*** SUPPLIED INFORMATION Section Begins ***

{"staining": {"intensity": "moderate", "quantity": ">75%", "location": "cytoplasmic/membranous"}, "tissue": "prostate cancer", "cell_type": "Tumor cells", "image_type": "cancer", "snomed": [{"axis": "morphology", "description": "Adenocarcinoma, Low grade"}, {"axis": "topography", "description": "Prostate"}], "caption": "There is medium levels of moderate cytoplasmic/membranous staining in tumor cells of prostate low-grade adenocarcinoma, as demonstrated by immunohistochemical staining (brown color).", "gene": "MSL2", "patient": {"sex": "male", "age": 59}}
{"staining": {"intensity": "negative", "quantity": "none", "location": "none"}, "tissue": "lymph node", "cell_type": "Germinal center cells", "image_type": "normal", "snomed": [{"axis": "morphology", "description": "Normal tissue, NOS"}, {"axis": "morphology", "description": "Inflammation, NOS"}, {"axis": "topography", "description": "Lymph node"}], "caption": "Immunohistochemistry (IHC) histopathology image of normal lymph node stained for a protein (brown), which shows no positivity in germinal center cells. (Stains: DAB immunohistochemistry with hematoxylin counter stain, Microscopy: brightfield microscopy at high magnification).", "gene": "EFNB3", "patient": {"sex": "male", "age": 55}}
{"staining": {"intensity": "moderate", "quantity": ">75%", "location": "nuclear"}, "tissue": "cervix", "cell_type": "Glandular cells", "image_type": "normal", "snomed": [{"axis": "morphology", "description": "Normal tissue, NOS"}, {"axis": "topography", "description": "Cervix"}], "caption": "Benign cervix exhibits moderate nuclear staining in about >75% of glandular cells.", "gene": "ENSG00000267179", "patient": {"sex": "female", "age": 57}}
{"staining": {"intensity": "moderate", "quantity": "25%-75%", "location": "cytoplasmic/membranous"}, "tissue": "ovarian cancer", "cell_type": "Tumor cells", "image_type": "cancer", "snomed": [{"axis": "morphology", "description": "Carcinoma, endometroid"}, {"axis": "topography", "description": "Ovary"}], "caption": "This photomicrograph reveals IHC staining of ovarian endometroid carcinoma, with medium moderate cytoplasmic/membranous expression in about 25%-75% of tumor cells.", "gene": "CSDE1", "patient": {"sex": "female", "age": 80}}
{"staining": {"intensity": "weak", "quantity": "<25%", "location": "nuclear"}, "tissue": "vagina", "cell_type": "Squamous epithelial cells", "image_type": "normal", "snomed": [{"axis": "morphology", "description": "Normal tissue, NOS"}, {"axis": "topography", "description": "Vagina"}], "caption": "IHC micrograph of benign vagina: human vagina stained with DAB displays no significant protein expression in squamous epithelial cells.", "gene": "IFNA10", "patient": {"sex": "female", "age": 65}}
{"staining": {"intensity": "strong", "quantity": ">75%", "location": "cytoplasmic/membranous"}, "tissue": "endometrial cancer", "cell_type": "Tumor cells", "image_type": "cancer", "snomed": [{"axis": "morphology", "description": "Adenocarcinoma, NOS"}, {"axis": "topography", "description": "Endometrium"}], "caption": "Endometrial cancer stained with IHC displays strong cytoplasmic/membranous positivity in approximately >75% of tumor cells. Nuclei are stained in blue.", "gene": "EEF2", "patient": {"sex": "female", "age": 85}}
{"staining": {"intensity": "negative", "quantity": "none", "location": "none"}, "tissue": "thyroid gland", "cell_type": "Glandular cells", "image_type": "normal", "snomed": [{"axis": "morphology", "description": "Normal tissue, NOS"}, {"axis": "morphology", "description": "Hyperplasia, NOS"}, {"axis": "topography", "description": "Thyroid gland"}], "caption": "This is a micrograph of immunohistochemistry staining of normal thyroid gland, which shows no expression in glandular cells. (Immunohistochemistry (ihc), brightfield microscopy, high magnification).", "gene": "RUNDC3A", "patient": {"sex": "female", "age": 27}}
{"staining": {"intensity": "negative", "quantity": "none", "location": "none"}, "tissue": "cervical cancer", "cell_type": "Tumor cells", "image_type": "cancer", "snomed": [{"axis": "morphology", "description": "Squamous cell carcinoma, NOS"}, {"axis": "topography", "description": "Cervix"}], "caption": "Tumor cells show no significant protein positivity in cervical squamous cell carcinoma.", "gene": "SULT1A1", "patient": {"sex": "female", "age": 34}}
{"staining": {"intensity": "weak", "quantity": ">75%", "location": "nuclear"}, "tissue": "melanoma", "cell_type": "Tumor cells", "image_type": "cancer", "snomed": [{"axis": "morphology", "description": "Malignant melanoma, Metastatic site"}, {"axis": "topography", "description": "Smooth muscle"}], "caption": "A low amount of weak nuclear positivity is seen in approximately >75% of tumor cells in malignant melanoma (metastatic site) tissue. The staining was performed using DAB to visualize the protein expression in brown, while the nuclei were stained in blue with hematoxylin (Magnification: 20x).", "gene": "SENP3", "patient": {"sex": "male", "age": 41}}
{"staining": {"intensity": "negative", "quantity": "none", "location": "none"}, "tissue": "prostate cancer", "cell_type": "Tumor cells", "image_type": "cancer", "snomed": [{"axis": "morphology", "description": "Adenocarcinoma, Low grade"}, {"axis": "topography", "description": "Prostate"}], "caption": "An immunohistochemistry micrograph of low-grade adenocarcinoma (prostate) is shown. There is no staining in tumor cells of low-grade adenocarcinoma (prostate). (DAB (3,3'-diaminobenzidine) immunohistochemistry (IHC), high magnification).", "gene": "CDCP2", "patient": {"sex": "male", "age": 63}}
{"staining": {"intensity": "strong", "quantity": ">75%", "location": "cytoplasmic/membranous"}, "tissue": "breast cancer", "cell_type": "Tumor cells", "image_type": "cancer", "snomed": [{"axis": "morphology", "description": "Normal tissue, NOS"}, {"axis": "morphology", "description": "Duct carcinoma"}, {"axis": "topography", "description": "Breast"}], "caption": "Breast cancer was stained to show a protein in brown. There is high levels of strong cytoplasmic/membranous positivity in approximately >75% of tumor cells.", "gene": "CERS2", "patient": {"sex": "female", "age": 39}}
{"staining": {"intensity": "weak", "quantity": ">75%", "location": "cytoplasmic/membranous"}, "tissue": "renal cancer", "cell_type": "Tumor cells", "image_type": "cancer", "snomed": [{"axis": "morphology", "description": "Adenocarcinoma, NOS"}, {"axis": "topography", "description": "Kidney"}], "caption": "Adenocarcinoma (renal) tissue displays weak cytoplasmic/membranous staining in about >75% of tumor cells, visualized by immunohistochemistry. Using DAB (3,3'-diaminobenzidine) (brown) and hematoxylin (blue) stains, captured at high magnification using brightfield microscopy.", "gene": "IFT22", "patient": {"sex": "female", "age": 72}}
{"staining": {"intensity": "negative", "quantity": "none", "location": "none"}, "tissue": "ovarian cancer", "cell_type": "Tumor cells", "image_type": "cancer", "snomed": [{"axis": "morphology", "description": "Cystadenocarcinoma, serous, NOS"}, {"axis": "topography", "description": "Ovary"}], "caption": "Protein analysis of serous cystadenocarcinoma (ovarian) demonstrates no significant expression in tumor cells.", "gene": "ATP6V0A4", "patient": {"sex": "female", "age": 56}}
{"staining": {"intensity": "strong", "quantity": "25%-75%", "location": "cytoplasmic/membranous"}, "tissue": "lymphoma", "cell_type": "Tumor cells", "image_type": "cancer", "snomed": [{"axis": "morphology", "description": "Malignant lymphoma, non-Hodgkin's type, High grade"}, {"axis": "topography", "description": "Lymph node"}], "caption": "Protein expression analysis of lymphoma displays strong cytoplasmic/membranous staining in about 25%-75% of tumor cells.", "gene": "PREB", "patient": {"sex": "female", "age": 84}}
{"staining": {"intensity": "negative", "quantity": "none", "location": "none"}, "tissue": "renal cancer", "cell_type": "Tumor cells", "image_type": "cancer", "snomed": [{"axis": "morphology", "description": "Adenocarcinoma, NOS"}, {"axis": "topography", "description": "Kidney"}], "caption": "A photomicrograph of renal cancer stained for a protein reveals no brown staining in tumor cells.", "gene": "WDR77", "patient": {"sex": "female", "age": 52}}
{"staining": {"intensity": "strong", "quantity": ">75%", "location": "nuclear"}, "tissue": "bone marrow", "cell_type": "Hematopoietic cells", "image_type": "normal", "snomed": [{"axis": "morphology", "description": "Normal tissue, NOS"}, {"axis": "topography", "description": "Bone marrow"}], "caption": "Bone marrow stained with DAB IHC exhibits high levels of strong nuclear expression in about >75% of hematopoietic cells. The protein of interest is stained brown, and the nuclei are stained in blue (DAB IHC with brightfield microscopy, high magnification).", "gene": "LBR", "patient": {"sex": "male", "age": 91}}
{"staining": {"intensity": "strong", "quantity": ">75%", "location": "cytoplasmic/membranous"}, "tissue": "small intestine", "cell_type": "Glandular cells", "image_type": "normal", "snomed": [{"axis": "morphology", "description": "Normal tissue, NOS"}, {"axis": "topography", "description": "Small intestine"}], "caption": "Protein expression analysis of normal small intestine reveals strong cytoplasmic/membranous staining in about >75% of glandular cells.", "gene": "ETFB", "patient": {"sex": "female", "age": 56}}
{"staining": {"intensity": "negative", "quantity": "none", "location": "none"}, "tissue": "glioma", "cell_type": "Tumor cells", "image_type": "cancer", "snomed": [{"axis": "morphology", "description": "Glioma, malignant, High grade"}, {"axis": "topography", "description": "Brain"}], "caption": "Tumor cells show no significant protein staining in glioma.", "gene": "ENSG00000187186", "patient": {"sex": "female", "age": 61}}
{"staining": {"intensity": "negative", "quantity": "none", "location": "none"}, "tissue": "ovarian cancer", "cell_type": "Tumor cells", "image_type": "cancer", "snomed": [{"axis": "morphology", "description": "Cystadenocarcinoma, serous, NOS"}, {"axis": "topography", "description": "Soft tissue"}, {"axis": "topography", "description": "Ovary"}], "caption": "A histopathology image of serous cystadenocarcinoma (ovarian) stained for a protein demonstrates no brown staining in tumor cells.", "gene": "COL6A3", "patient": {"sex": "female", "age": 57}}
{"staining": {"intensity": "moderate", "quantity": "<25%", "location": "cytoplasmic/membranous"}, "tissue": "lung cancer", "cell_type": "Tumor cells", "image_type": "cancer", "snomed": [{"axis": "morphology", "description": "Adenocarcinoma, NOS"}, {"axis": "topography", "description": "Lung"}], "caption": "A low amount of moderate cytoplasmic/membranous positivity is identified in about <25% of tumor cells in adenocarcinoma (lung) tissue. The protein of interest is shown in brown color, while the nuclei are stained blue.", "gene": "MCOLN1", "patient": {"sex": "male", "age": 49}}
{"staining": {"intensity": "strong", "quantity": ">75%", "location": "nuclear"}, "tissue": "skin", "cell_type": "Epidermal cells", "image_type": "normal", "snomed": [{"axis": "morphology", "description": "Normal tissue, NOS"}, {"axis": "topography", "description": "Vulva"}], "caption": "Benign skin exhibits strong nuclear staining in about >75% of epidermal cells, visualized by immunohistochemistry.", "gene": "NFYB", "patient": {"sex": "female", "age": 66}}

*** SUPPLIED INFORMATION Section Ends ***

__TRY IT__. The expected answer is an exact copy of the lines above, beginning at the line with "is a micrograph" and ending at the line with "significant protein positivity", with both ends in.

__ANSWER SECTION__.
{"staining": {"intensity": "negative", "quantity": "none", "location": "none"}, "tissue": "thyroid gland", "cell_type": "Glandular cells", "image_type": "normal", "snomed": [{"axis": "morphology", "description": "Normal tissue, NOS"}, {"axis": "morphology", "description": "Hyperplasia, NOS"}, {"axis": "topography", "description": "Thyroid gland"}], "caption": "This is a micrograph of immunohistochemistry staining of normal thyroid gland, which shows no expression in glandular cells. (Immunohistochemistry (ihc), brightfield microscopy, high magnification).", "gene": "RUNDC3A", "patient": {"sex": "female", "age": 27}}
{"staining": {"intensity": "negative", "quantity": "none", "location": "none"}, "tissue": "cervical cancer", "cell_type": "Tumor cells", "image_type": "cancer", "snomed": [{"axis": "morphology", "description": "Squamous cell carcinoma, NOS"}, {"axis": "topography", "description": "Cervix"}], "caption": "Tumor cells show no significant protein positivity in cervical squamous cell carcinoma.", "gene": "SULT1A1", "patient": {"sex": "female", "age": 34}}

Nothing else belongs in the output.